# Neonate Feeding



## pythonhunter (Jan 17, 2017)

Hi guys it is my first time with neonates generally I'm
A good keeper but I would love a idea on how to get them to eat I have a diamond 7 weeks old eaten once I also have 5 jungle jags 4 weeks old one has eaten but the rest have not the babies are in a enclosure that is small has plenty of hides and heat but this still his.

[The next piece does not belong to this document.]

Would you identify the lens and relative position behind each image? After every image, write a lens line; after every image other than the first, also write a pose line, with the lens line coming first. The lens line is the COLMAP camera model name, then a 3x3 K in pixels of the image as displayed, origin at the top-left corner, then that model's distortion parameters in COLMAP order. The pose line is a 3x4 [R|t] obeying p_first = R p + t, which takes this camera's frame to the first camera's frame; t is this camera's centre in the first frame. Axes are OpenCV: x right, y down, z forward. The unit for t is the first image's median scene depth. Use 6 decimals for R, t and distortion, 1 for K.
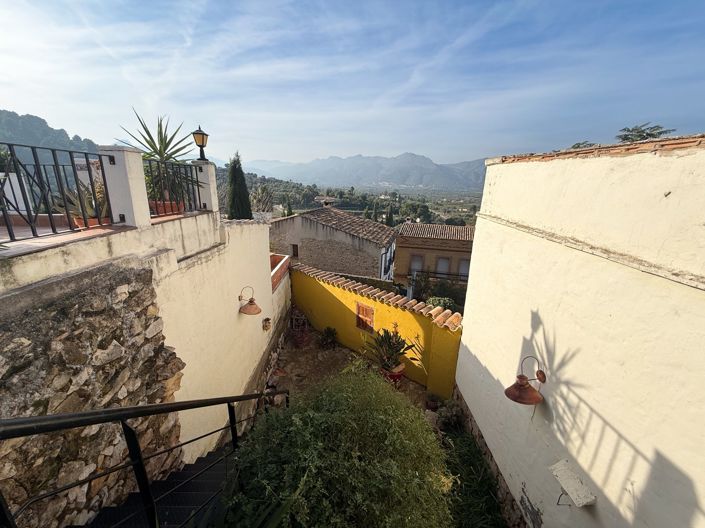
lens RADIAL K [[280.2, 0, 350.7], [0, 280.2, 264.2], [0, 0, 1]] dist [0.000297, -0.000019]
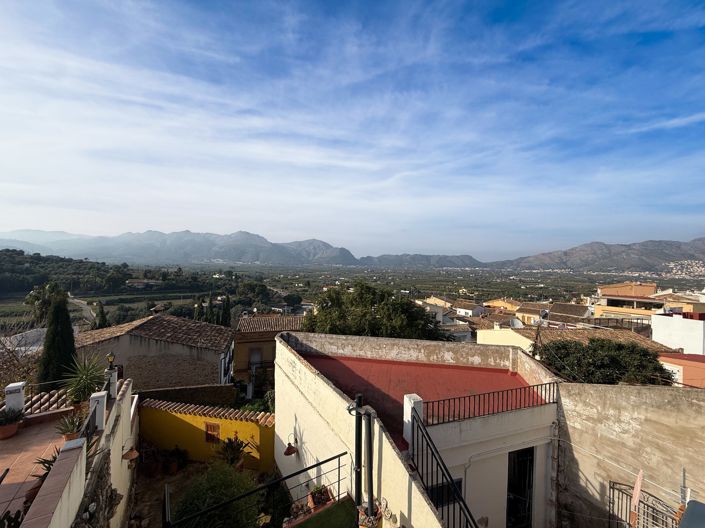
lens RADIAL K [[280.2, 0, 350.7], [0, 280.2, 264.2], [0, 0, 1]] dist [0.000297, -0.000019]
pose [[0.848751, -0.009035, 0.528715, -0.081745], [0.147751, 0.964083, -0.220711, -0.177167], [-0.507731, 0.265447, 0.819602, -0.610984]]
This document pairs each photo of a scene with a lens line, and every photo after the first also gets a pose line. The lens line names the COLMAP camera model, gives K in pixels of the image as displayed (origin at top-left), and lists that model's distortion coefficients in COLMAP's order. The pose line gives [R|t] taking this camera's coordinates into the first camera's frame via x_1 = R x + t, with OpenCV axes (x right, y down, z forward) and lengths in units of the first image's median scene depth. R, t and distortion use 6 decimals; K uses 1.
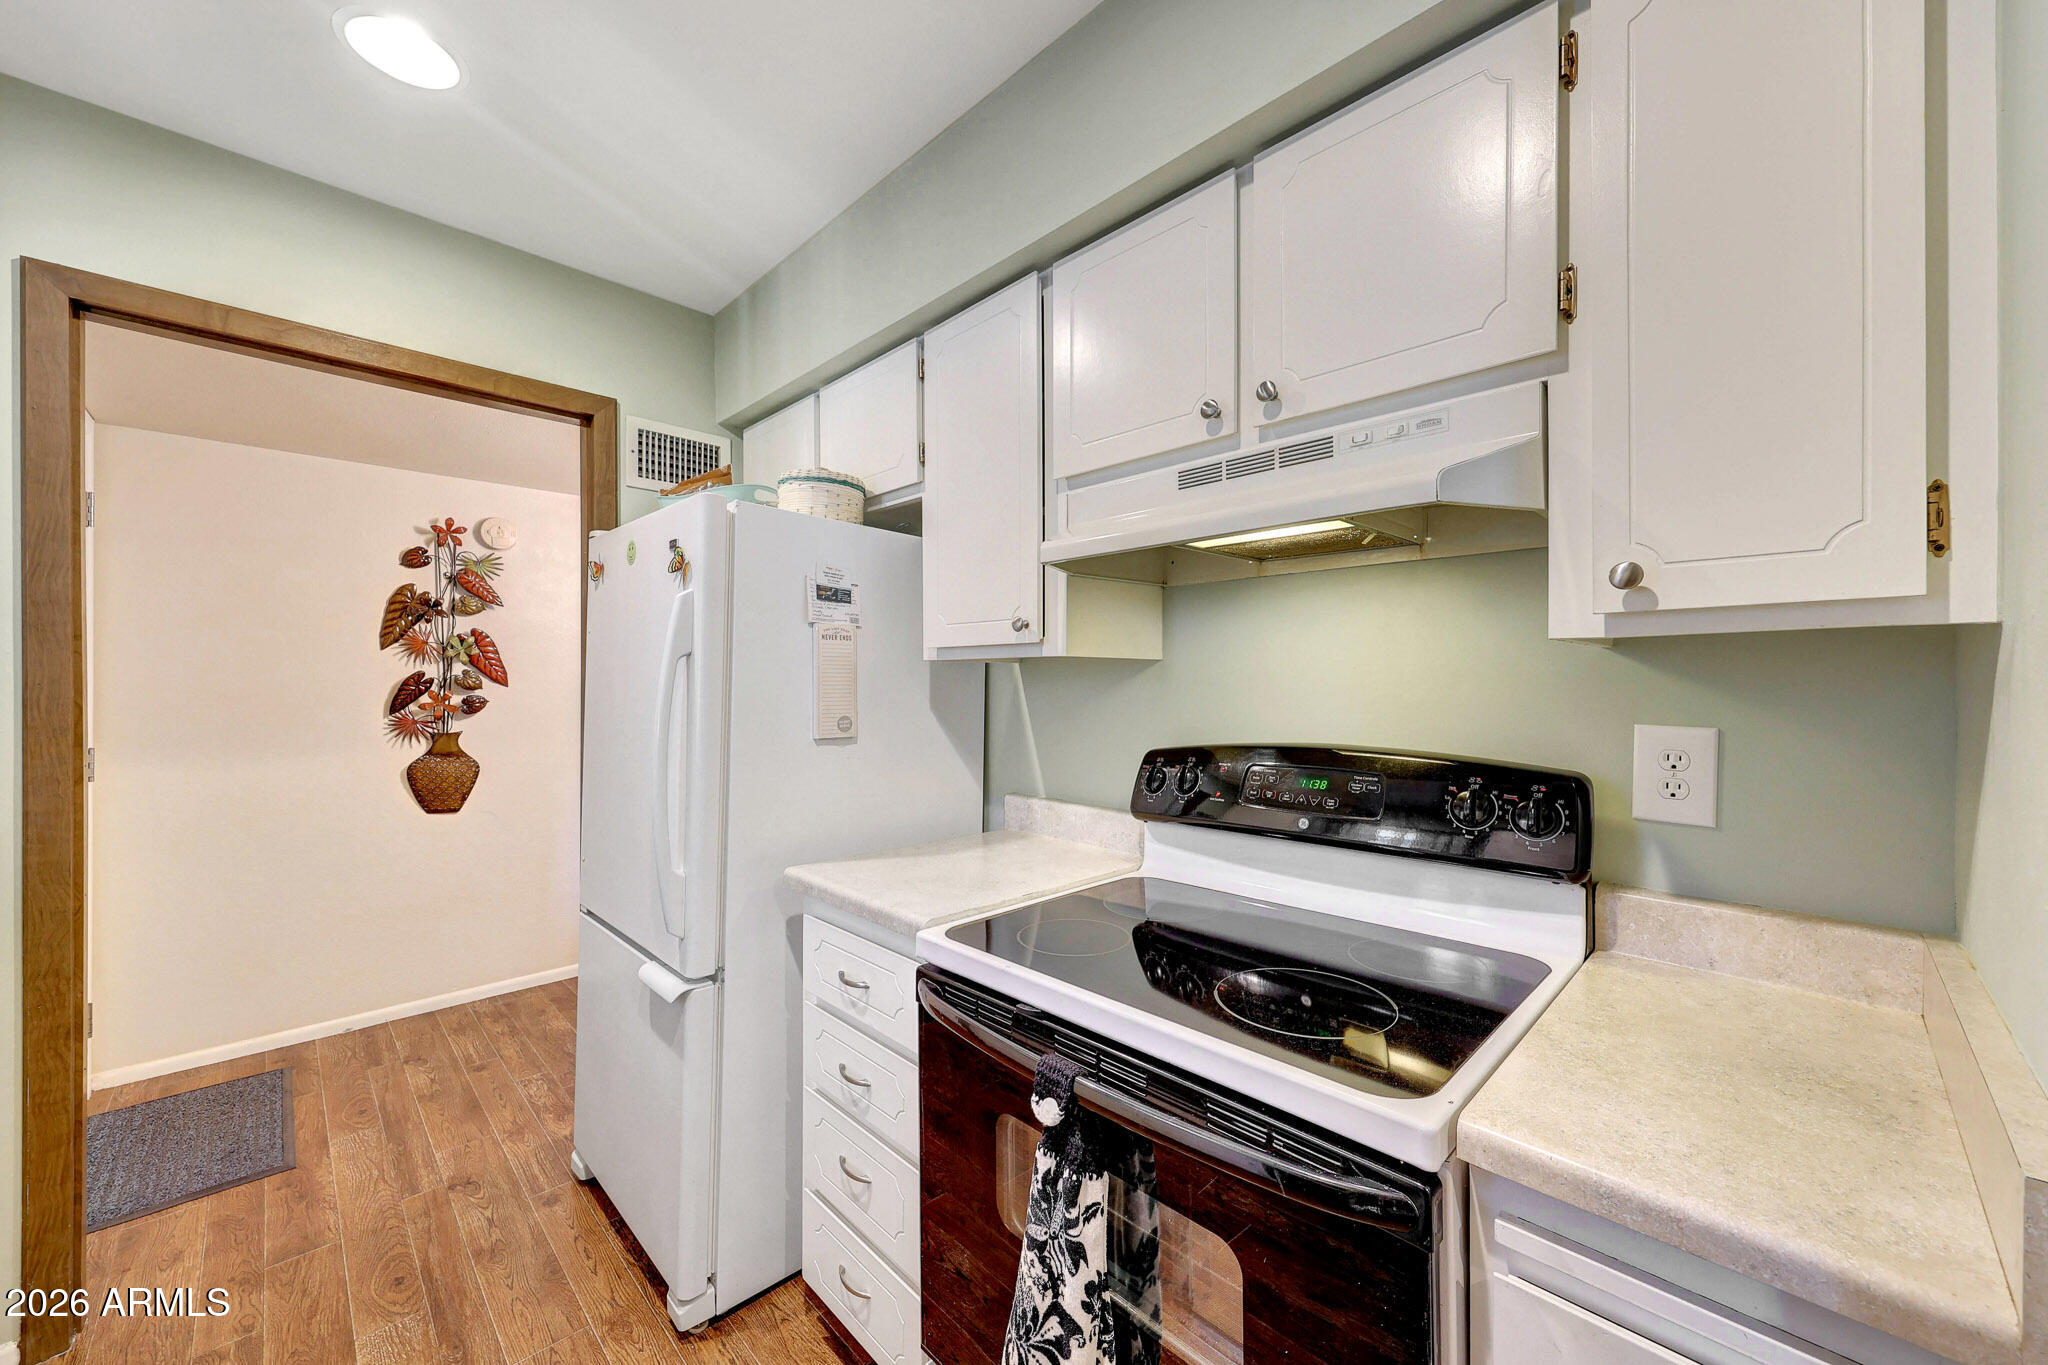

It working any other ideas at all 


Sent from my iPhone using Tapatalk


----------



## kittycat17 (Jan 18, 2017)

pythonhunter said:


> Hi guys it is my first time with neonates generally I'm
> A good keeper but I would love a idea on how to get them to eat I have a diamond 7 weeks old eaten once I also have 5 jungle jags 4 weeks old one has eaten but the rest have not the babies are in a enclosure that is small has plenty of hides and heat but this still his. It working any other ideas at all
> 
> 
> Sent from my iPhone using Tapatalk



Hey! Congrats on the little ones  
I've got 36 coastal hatchlings that are a week and a half old, there just shedding at the moment but I don't usually offer food for another 2-3 weeks anyways as during these time there living off the yolk that they absorbed in the egg  
I have found that my hatchlings start better if offered furred prey (eg fuzzy/hopper mice) and if I offer late at night say 9 o'clock  


Sent from my iPhone using Tapatalk


----------



## pythoninfinite (Jan 18, 2017)

kittycat17 said:


> Hey! Congrats on the little ones
> I've got 36 coastal hatchlings that are a week and a half old, there just shedding at the moment but I don't usually offer food for another 2-3 weeks anyways as during these time there living off the yolk that they absorbed in the egg
> I have found that my hatchlings start better if offered furred prey (eg fuzzy/hopper mice) and if I offer late at night say 9 o'clock
> 
> ...



That's good advice, especially with regard to the furred food items - Carpets much prefer these over pinkies, and are well able to swallow them. Many breeders wait for 8-10 weeks before offering food for the first time, so that they don't waste time endlessly tempting their babies to no avail. This ensures they are pretty hungry by the time it's offered, and does the babies no harm.

jamie


----------



## pythonhunter (Jan 18, 2017)

pythoninfinite said:


> That's good advice, especially with regard to the furred food items - Carpets much prefer these over pinkies, and are well able to swallow them. Many breeders wait for 8-10 weeks before offering food for the first time, so that they don't waste time endlessly tempting their babies to no avail. This ensures they are pretty hungry by the time it's offered, and does the babies no harm.
> 
> jamie



Thanks I'll try my diamond is 8 weeks an I got her to eat a live pinkie but that was a last resort as I was freaking but I'll definitely try then fuzzy or hopper mice was worried about the size as they are only small them selves thanks tho 


Sent from my iPhone using Tapatalk


----------



## kittycat17 (Jan 18, 2017)

pythonhunter said:


> Thanks I'll try my diamond is 8 weeks an I got her to eat a live pinkie but that was a last resort as I was freaking but I'll definitely try then fuzzy or hopper mice was worried about the size as they are only small them selves thanks tho
> 
> 
> Sent from my iPhone using Tapatalk



I wouldn't be worried at 8 weeks  
If you get to the 4mth mark and there still not eating then I start to get a bit worried but otherwise there ok

Just keeping handling to a minimum and make sure there not in a high traffic area of the house 


Sent from my iPhone using Tapatalk


----------



## pythonhunter (Jan 18, 2017)

So today I checked on 
My babies and unsure how and where but the poor little buggers had mites so the enclosure was fully cleaned and sprayed out I soaked them and got most of them off their bodies well the ones I seen and poor buggers had them in there eyes so hopefully I have got rid of them and so hard to pi point where there would have come from as we catch and relocate as well licensed of course and we hold other reptiles at families houses the jungle jag mum and dad with babies we just bought so hopefully that helps also 


Sent from my iPhone using Tapatalk


----------